Benim meskenim
Sabahattin Ali’nin dizelerini bilirsiniz: ‘…dağlardır dağlar’ diye bitirir bu satırları.
Ben her ne kadar ‘Bu metro çok iyi oldu şekerim’ diyen veya ‘IQTONKZÖNK876 şarjı olan var mııııııı?’ diye haykıran bir nesile ait olsam bile, aslında kalbimin kuytu bir yerlerinde çok daha ilkel ve basit bir hayatın içinde görürüm kendimi. Bunun nedenlerini zaman zaman sosyal medya hesaplarımda yazarım ama gerçek şudur ki ben de herkes gibi doğaya aitim ve beni zaman zaman yanına çekiyor. Öyle çağırıyor ki, resmi meskenimin dağlarda olduğunu biliyorum. Bile bile hala şarj cihazı arıyorum.
Geçtiğimiz ay, bir basın kabilesi olarak burdan taaaaa Norveç’e gittik. Orasıyla ilgili tek bilgim, balıkçılarının ellerine habire krem sürdüğü idi. Aslında biz Jotun’un, markanın kraliçesi (kesinlikle Norveç kraliçesinden daha fazla tanınmaktadır) ve global kreatif direktörü Lisbeth Larsen ile Doğu Avrupa ve Orta Asya Pazarlama Direktörü İsmet Uçarlı’nın davetlisiydik. Esasen benim gibi sulu (buna boya sektöründe plastik bazlı deniyor) bir tipi dahi bu kadar özenli ve önemli bir geziye davet etme riskini alan PR Queen (o da Norveç kraliçesinden daha fazla tanınıyor) Berna Sağlam Naiboğlu’na ve ekibine da burada bir teşekkür etmek isterim. Biraz somona boğuldum, biraz zencefilli kurabiyelerle şömine önünde gevşetilerek sabitlendim ama geziyi baştan sona tam notla tamamladım.
Gezinin manası neydi, ne içerirdi diye sormayın, zaten bütün mimarların aşk yaşadığı markanın yeni koleksiyonuyla ilgili mantıklı yazıyı Esra yazdı, içeride okuyabilirsiniz.
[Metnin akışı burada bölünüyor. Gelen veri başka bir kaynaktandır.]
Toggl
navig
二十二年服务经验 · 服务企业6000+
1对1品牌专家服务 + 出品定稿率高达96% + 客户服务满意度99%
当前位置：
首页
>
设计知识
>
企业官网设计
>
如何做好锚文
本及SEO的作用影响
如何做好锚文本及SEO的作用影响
Benden ise şunu alırsınız:
1. Acayip eğlendim.
2. Elli bin kilometrekareye 12 kişinin düştüğü Oslo, Nordik ruhunu yekpare yaşayan bir yer olmayabilir ama yalın yaşam, yüksek standartlarda yaşam, sanat ve tasarımla koyun koyuna yaşam anlamında iyi bir özet noktası. Norveç bence takım arkadaşlarına göre kara kızağa daha gömülü bir memleket ama ne yaparsanız yapın, kuzeye gittiğiniz anda isterseniz buzula düşün, yine de içinizi mutlu bir kuzey ruhu kaplıyor. Hemen bir yün hırkayı omuza alıp pencerenin önüne kıvrılmak istiyorsunuz. Bir post bulup üstünde uyumayı hayal ediyorsunuz. Ne kadar mum varsa yakasınız, yün çorapları bileğe doğru çekesiniz geliyor. Kuru dalları vazolara koyup, ketenleri buruşturmak için doğmuş gibisiniz sanki. Sanki daha üç beş ay önce elinde kokteyl, iskelede ‘o sole mio!’ diye bağıran ağustos böceği siz değilmişsiniz gibi geliyor. Düpedüz nankörlük ama gerçekten böyle.
Nankörlük olmasaydı, evde dört tanesi boş beklerken gidip bir tane daha battaniye almazdım. Bir de onu taşıdım.
Diğer yandan… Bence bir ev yerine uçak, tren en kötüsü şişme bot sahibesi olması gereken sevgili arkadaşım Özlem Avcıoğlu da bizim için Danimarka mutfağını yazdı. Kuzeyden inen görsel festival lezzette de sürüyor yani, bunların şakası yok.
Kısacası herkes bir şekilde o coğrafyaya uğrayarak bir parçasına, bir zamanına dahil oldu bu sayfalarda. ‘Winter is coming’leştik yani. Derginin köşe bucağına bu Nordik ruhu taşıdık taşımasına da…
Anladım ki ben daha çooook karşısına çıkarım bu kuzeyin.